(TASK DESCRIPTION) If a line in the data below includes the string "from", please return a copy of it.

(EXTRACTED DATA)

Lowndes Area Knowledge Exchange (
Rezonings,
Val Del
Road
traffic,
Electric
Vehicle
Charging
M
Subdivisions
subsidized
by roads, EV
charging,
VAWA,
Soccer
...
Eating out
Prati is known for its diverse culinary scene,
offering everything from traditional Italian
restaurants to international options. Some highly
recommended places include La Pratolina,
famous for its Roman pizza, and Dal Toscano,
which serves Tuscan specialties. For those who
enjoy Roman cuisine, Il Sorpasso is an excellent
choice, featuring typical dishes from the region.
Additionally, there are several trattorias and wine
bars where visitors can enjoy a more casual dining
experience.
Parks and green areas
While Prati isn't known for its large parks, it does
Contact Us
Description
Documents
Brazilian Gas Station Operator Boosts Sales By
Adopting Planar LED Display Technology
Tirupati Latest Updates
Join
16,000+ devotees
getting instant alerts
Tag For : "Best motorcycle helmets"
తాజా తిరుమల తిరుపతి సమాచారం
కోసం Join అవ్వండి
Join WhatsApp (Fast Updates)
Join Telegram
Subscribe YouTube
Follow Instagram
...
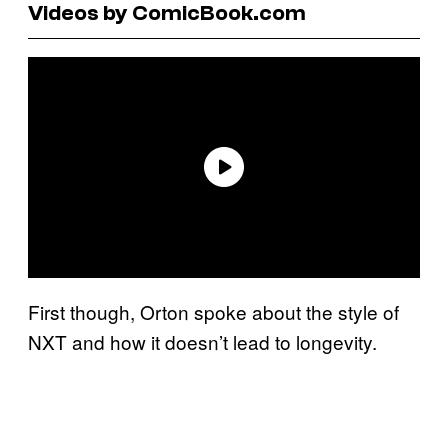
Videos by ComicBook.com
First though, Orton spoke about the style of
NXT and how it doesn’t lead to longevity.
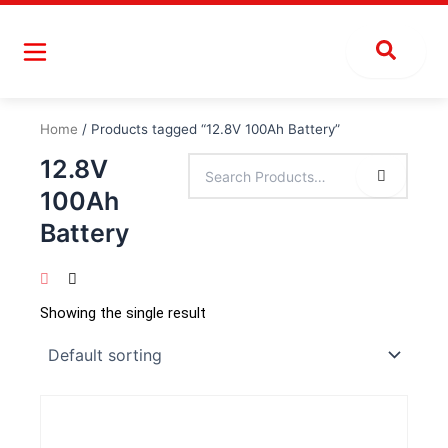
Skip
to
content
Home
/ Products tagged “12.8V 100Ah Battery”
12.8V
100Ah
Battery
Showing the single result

(EXERCISE OUTPUT)
offering everything from traditional Italian
choice, featuring typical dishes from the region.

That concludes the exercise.